I liked my idea that a paperclip could be a friend. If you don’t have Facebook and you’re as imaginative as a tube of toothpaste, then why not have paper clip for a friend? It could work. It’s cheap, easy-to-use not to mention environmentally-friendly.

Anyway, it’s interesting how just the idea of uses for a paper clip can spark creativity. I guess it’s all about thinking outside the box and looking at things in a different way. Also, it is about not restricting yourself and just seeing where that train of thought takes you, although preferably not off a cliff and into the abyss of despair.

But I digress. Semantics and word play is another method to get those creative juices flowing. Think of words that are similar to the topic you are looking at: synonyms, connotations, metaphors, clichés, puns, association, etc. Don't forget antonyms.

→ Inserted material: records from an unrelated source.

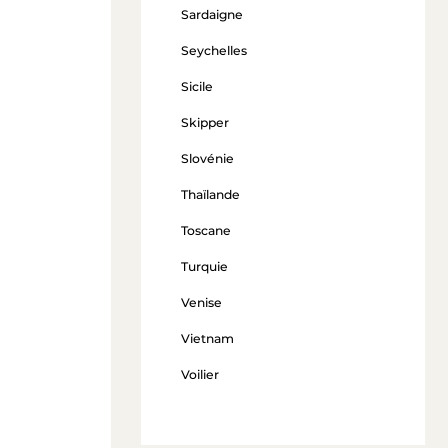
Sardaigne
Seychelles
Sicile
Skipper
Slovénie
Thaïlande
Toscane
Turquie
Venise
Vietnam
Voilier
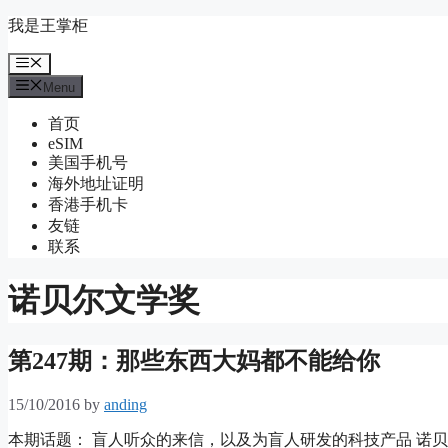
Skip
我是王掌柜
to
content
Menu
Menu
首页
eSIM
美国手机号
海外地址证明
香港手机卡
友链
联系
诺贝尔文学奖
第247期：那些东西大妈都不能给你
15/10/2016
by
anding
本期话题： 盲人听众的来信，以及为盲人研发的科技产品 诺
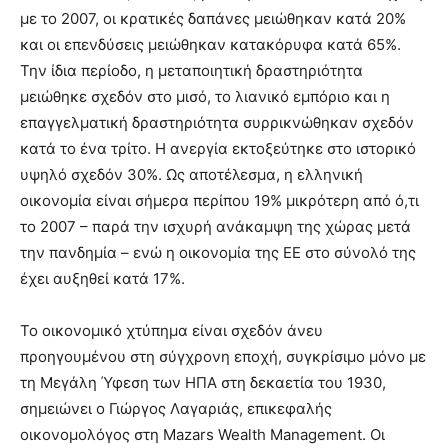
με το 2007, οι κρατικές δαπάνες μειώθηκαν κατά 20%
και οι επενδύσεις μειώθηκαν κατακόρυφα κατά 65%.
Την ίδια περίοδο, η μεταποιητική δραστηριότητα
μειώθηκε σχεδόν στο μισό, το λιανικό εμπόριο και η
επαγγελματική δραστηριότητα συρρικνώθηκαν σχεδόν
κατά το ένα τρίτο. Η ανεργία εκτοξεύτηκε στο ιστορικό
υψηλό σχεδόν 30%. Ως αποτέλεσμα, η ελληνική
οικονομία είναι σήμερα περίπου 19% μικρότερη από ό,τι
το 2007 – παρά την ισχυρή ανάκαμψη της χώρας μετά
την πανδημία – ενώ η οικονομία της ΕΕ στο σύνολό της
έχει αυξηθεί κατά 17%.
Το οικονομικό χτύπημα είναι σχεδόν άνευ
προηγουμένου στη σύγχρονη εποχή, συγκρίσιμο μόνο με
τη Μεγάλη Ύφεση των ΗΠΑ στη δεκαετία του 1930,
σημειώνει ο Γιώργος Λαγαριάς, επικεφαλής
οικονομολόγος στη Mazars Wealth Management. Οι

Then there’s mind-mapping.
The who, what, where, why, when, how of a topic.
The political, economical, social, technological aspects of an issue.

It’s just different ways of thinking around a topic. It’s all useful.

Although my inspiration seems to come from random thoughts I might think or things I see. Then there is feasibility. For example, for this human interest piece I am planning on interviewing someone who went on the Obama campaign trail. I know it’s hardly breaking those journalistic boundaries but it’s good for now.

Who knows, in six months I might be putting together a feature about the socio-cultural effects paperclips have had on social networking.